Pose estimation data
-- Opening Marker --

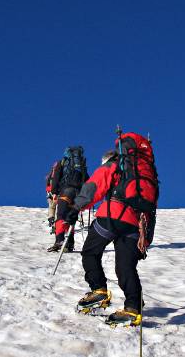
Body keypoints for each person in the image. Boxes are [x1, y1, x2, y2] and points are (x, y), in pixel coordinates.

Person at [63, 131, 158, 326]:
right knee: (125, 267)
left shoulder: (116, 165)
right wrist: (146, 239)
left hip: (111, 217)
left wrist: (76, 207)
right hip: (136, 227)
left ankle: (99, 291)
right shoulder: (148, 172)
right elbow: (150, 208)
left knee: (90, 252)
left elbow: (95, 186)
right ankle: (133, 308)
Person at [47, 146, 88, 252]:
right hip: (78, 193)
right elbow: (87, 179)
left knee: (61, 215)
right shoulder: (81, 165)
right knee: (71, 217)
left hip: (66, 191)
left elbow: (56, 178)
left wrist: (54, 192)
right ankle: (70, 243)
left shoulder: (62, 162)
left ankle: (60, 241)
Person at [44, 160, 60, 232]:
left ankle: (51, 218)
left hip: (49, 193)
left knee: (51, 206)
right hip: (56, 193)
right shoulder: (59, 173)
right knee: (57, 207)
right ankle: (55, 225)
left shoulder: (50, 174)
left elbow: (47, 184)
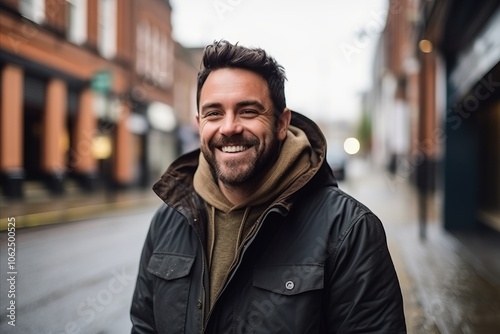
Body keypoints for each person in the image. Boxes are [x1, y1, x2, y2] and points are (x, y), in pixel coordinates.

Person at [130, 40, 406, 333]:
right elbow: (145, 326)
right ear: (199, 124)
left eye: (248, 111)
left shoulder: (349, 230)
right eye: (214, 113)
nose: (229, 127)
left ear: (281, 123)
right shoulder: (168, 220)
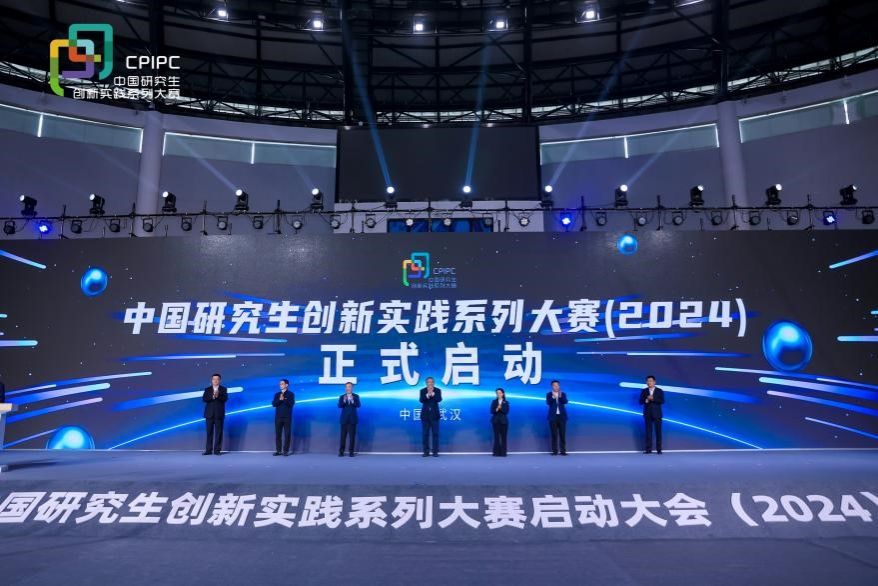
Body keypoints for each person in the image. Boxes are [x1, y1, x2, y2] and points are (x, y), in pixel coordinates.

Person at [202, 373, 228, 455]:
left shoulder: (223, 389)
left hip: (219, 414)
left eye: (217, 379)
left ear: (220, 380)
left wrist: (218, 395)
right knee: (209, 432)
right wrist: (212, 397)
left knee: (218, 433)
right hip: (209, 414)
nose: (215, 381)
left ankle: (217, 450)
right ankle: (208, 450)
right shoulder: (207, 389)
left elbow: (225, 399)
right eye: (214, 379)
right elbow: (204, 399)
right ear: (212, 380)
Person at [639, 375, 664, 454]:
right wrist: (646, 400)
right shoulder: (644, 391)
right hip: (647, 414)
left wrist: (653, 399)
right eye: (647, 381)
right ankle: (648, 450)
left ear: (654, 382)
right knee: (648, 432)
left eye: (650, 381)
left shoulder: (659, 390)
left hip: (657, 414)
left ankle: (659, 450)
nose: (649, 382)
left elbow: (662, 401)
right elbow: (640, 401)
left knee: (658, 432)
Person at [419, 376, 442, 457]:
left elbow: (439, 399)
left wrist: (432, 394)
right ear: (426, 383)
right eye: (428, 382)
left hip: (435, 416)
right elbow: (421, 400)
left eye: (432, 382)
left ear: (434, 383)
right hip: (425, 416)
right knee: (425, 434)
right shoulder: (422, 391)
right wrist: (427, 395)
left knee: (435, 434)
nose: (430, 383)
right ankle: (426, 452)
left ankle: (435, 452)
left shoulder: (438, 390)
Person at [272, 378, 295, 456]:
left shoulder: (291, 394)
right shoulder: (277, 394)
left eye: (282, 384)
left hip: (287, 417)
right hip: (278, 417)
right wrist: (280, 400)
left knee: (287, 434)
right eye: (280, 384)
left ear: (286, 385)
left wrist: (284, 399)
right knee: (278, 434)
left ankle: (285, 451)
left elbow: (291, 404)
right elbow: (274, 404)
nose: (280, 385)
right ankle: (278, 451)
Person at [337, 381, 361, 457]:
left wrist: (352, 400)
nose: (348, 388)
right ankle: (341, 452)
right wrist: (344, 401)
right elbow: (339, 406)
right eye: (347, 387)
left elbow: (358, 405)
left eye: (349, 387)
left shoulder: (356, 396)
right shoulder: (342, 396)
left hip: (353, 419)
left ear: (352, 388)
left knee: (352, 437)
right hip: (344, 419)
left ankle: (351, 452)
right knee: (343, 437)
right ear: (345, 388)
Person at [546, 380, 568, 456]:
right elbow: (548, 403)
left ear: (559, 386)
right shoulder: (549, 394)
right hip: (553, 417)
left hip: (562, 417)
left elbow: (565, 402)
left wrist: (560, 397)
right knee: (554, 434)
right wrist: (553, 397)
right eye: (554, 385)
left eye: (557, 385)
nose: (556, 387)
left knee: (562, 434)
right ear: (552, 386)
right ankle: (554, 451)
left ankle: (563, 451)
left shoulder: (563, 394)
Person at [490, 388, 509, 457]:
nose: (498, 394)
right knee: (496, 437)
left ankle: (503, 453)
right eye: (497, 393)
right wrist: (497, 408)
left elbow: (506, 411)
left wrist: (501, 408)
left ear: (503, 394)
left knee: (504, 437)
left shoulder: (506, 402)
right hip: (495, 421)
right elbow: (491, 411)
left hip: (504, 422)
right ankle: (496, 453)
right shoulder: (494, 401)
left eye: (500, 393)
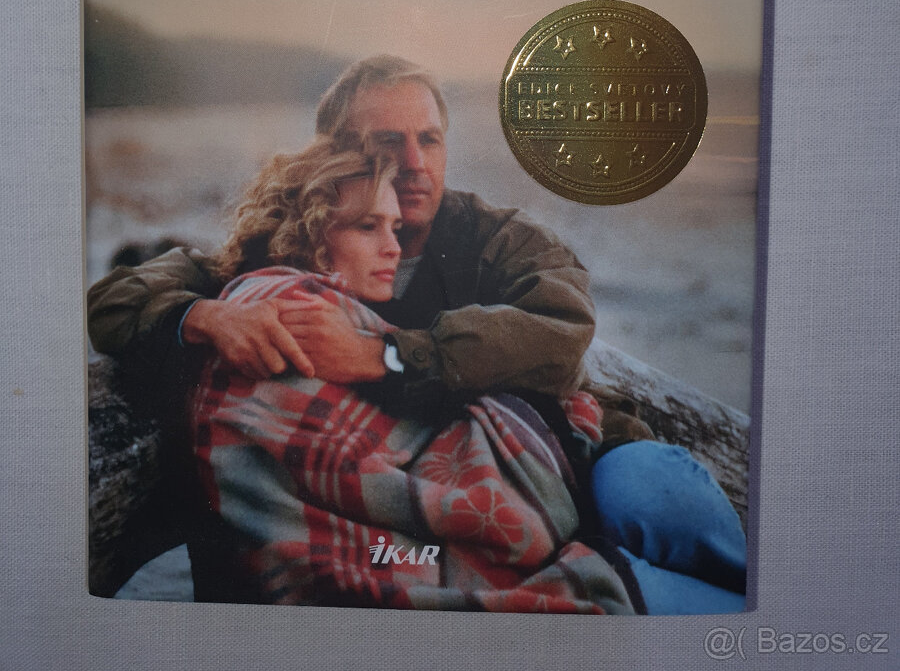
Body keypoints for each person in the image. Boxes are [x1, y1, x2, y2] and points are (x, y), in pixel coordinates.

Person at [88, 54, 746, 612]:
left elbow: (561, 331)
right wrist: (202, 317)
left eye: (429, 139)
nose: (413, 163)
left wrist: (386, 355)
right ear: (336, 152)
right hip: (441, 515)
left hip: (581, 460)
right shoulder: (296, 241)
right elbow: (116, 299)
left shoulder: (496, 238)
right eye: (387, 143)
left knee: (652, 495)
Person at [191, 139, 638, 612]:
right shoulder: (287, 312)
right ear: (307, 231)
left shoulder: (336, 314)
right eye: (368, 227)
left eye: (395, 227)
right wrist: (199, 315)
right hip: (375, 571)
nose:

-- Closing Marker --

**EXERCISE OBJECTIVE:** Nothing except the lines from the one containing "right knee: (554, 434)" through the one containing "left eye: (395, 227)" should appear in the answer, exactly as above and without pictures.

**ANSWER SECTION:**
right knee: (554, 434)
right wrist: (553, 397)
right eye: (554, 385)
left eye: (557, 385)
nose: (556, 387)
left knee: (562, 434)
right ear: (552, 386)
right ankle: (554, 451)
left ankle: (563, 451)
left shoulder: (563, 394)
Person at [490, 388, 509, 457]:
nose: (498, 394)
right knee: (496, 437)
left ankle: (503, 453)
right eye: (497, 393)
right wrist: (497, 408)
left elbow: (506, 411)
left wrist: (501, 408)
left ear: (503, 394)
left knee: (504, 437)
left shoulder: (506, 402)
right hip: (495, 421)
right elbow: (491, 411)
left hip: (504, 422)
right ankle: (496, 453)
right shoulder: (494, 401)
left eye: (500, 393)
Body keypoints for each person in the image. Boxes are [x1, y1, x2, y2] and points are (x, y), in pixel coordinates.

Person at [88, 54, 746, 612]:
left elbow: (561, 331)
right wrist: (202, 317)
left eye: (429, 139)
nose: (413, 163)
left wrist: (386, 355)
right ear: (336, 152)
right hip: (441, 515)
left hip: (581, 460)
right shoulder: (296, 241)
right elbow: (116, 299)
left shoulder: (496, 238)
right eye: (387, 143)
left knee: (652, 495)
Person at [191, 139, 638, 612]:
right shoulder: (287, 312)
right ear: (307, 231)
left shoulder: (336, 314)
right eye: (368, 227)
left eye: (395, 227)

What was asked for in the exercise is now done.